Amável

Acho bastante impressionante as formas com que eu busco me sabotar quase sempre, inconscientemente. Quando se torna consciente eu me assusto tanto e me envergonho tanto, porque é tão óbvio que eu fico sem entender como eu não percebi aquilo antes. Não sou brilhante, mas me considero uma pessoa razoavelmente inteligente. E quando me deparo com certas coisas, fico um tanto quanto desconcertada. Me chateio um pouco por não ter tanta perspicácia, mas enfim. É bobo, é pequeno. Sempre são coisas bobas e pequenas mas que tem interferências grandiosas na minha vida. Eu me saboto demais. Provavelmente o tempo todo.

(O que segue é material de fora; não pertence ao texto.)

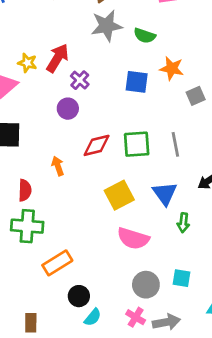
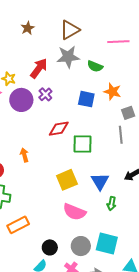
red arrow: (58, 58) -> (39, 68), moved
purple circle: (68, 109) -> (21, 100), moved, size x1.5
gray line: (175, 144) -> (121, 135), moved
red diamond: (97, 145) -> (59, 129), moved
cyan square: (181, 278) -> (107, 243), size x1.6
black circle: (79, 296) -> (50, 247), moved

Tenho pensado em voltar do trabalho a pé pois não quero pegar mais a linha vermelha. Ela está dando muito problema então prefiro evitá-la. Essa semana fiz o percurso do trabalho até em casa, de chinelo. Foi ótimo, mas chinelo é inapropriado pra longas distâncias numa cidade como São Paulo. Mesmo no verão, tudo é muito sujo. Aí pensei “amanhã vou de tênis, blusa e mochila”. E acabei fazendo isso. Troquei a roupa, coloquei o tênis e fui. Andei da M. Deodoro até a praça da República direto. Não andei muito rápido e também não foi um esforço enorme, mas comecei a perceber que meus pés estavam doendo muito, demais mesmo.

Meus pés doíam e era como se minhas pernas pesassem muito mais do que realmente pesam, de forma com que simplesmente caminhar fosse penoso. Desde o começo do ano tenho tentado analisar nisso. Mas eu sempre pensava da seguinte forma “ok, estou desacostumada a andar, vai ver é por isso que está doendo”. Ou algo tipo “ok, estou acima do peso, talvez seja por isso que os meus pés dóem, isso é normal”. E quando eu fazia caminhadas no parque eu pensava na possível solução: “talvez quando eu me acostumar a caminhar todo dia e se eu andar mais e me dedicar mais, esta dor vai passar, com certeza”. Era estranho, mas era assim.

E estes pensamentos todos voltaram de uma vez quando eu finalmente sentei na praça da República, exausta, e tirei meus tênis, com os pés latejando de dor. Me senti meio que um fracasso por ter parado. Tenho essa mania, imbecil, de me orgulhar de começar as coisas e levá-las até o fim. Deixar coisas pela metade significa sempre um fracasso. Mas enfim, eu estava com uma dor intensa e eu não conseguia ignorá-la, então parei a caminhada pra casa. Fiquei uns 15 minutos sentada, pensando nesses meus argumentos de sempre, observando as pessoas, massageando o meu pé. Tentei deixar tudo solto. Eu queria que algo se quebrasse ali.

Eu estava esperando a resposta vir até mim. E aí eu tive uma lembrança bem recente. Lembrei que naquela semana, antes de ter decidido voltar à pé pra casa com roupas adequadas e tênis, eu tinha voltado de chinelo e não senti nenhum tipo de dor e nenhum tipo de cansaço absurdo. Meus pés só ficaram sujos da cidade, mas não tive sequer um momento de exaustão, não precisei parar, nada, fui direto. E me senti bem durante todo o percurso. Aí eu pensei que talvez isso não tivesse realmente nada a ver com o meu peso. E nada a ver com a minha falta de costume ou de gosto em caminhar. Ou nada a ver com nenhum desses pensamentos que eu tinha.

Olhei pro céu sentindo dor, massageei meus pés mais um pouco e de repente olhei um pouco mais demoradamente pros meus tênis. E aí eu percebi o quanto os meus cadarços estavam mega amarrados. Estavam inviavelmente apertados. Senti vontade de chorar, mas não fiz isso. Tenho que criar a disciplina interna de que preciso ser cada vez mais gentil e amável comigo mesma. Chega de ficar se sentindo mal e sentindo pena de mim o tempo todo. Eu não mereço mais isso, não preciso disso. Preciso de agilidade, de movimento, e às vezes isso me imobiliza. Apenas sorri e soltei os cadarços e tentei me deixar o mais confortável possível.

Consegui terminar o percurso sem maiores problemas.